Exhibit 16(5): Opinion as to Legality
VOYA LETTERHEAD
LAW / PRODUCT FILING UNIT
ONE ORANGE WAY, C2S
WINDSOR, CT 06095-4774
PETER M. SCAVONGELLI
ASSISTANT VICE PRESIDENT AND SENIOR COUNSEL
PHONE: (860) 580-1631 | EMAIL: PETER.SCAVONGELLI@VOYA.COM
April 2, 2021
BY EDGARLINK
U.S. Securities and Exchange Commission
100 F Street, NE
Washington, DC 20549
Re: Registrant: Voya Retirement Insurance and Annuity Company
Form S-3 Initial Registration
Prospectus Title: Voya Multi-Rate Annuity
Ladies and Gentlemen:
The undersigned serves as counsel to Voya Retirement Insurance and Annuity Company, a Connecticut domiciled corporation (the “Company”).
In connection with this opinion, I have reviewed the above-referenced Initial Registration Statement on Form S-3. This filing describes the Voya Multi-Rate Annuity group or individual, single purchase payment, modified guaranteed deferred annuity contract (the “Contract”) offered by the Company.
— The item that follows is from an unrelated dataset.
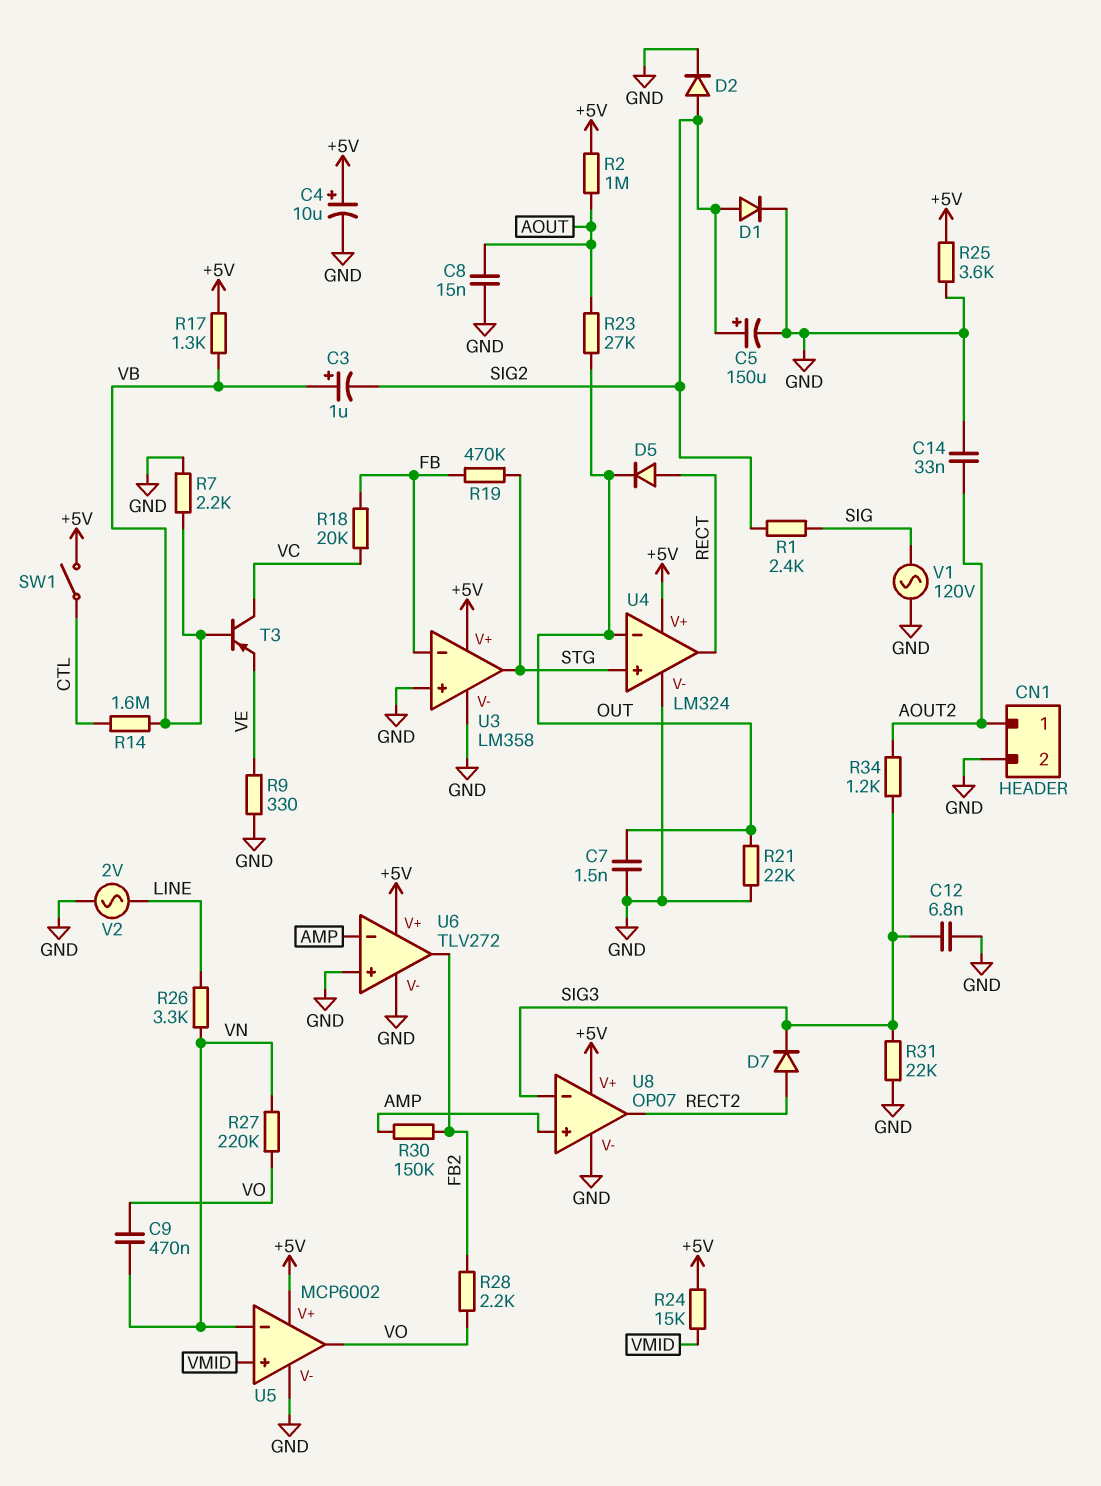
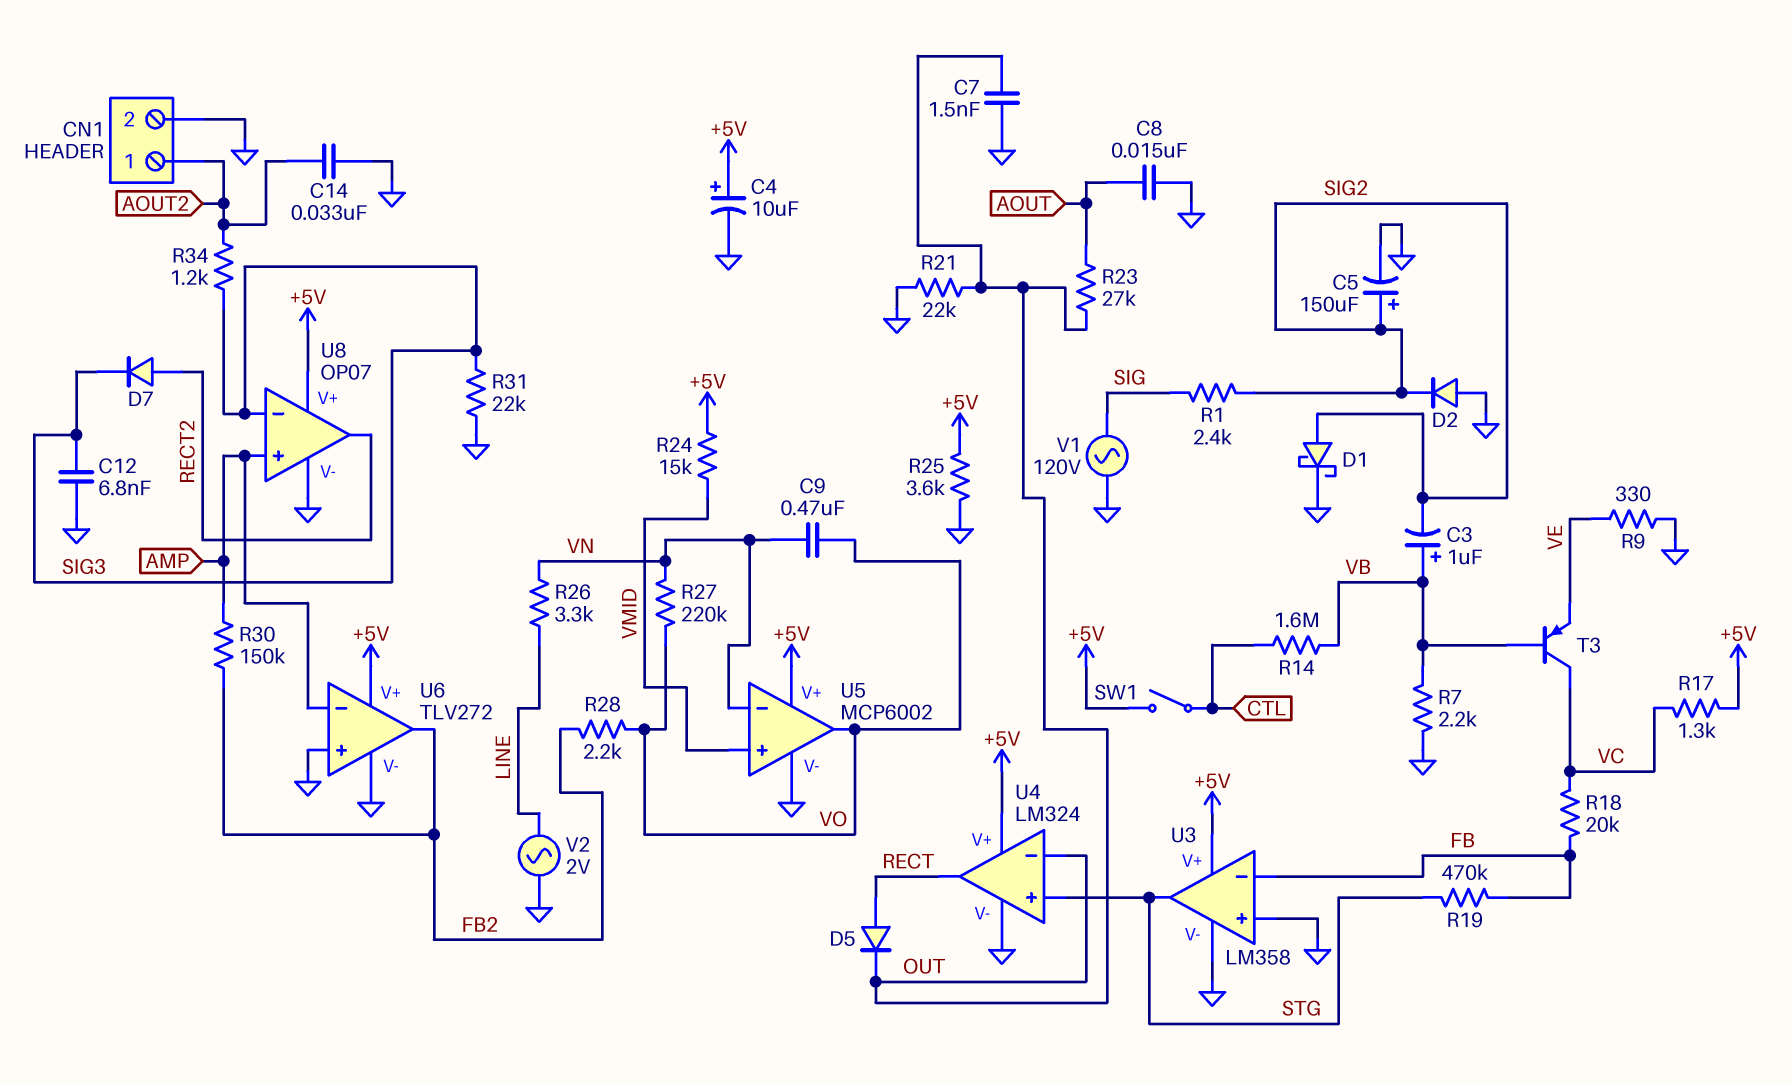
D1: diode (A SIG2, K GND) -> schottky (A SIG2, K GND)
D2: diode (A SIG2, K GND) -> diode (A GND, K SIG2)
R2: 1M (+5V, AOUT) -> none
R17: 1.3k (+5V, VB) -> 1.3k (+5V, VC)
I have also examined, or supervised the examination of, originals or copies, certified or otherwise identified to my satisfaction, of such documents, trust records and other instruments I have deemed necessary or appropriate for the purpose of rendering this opinion. For purposes of such examination, I have assumed the genuineness of all signatures on original documents and the conformity to the original of all copies. On the basis of this examination, it is my opinion that:
1. The Company was organized in accordance with the laws of the State of Connecticut and is a duly authorized stock life insurance company under the laws of Connecticut and the laws of those states in which the Company is admitted to do business;
2. The Company is authorized to issue Contracts in those states in which it is admitted and upon compliance with applicable local law;
3. The Contracts, when issued in accordance with the prospectus contained in the aforesaid registration statement and upon compliance with applicable local law, will be legal and binding obligations of the Company in accordance with their terms;
4. The interests in the Contracts will, when issued and sold in the manner described in the registration statement, be legal and binding obligations of the Company and will be legally and validly issued, fully paid, and non-assessable.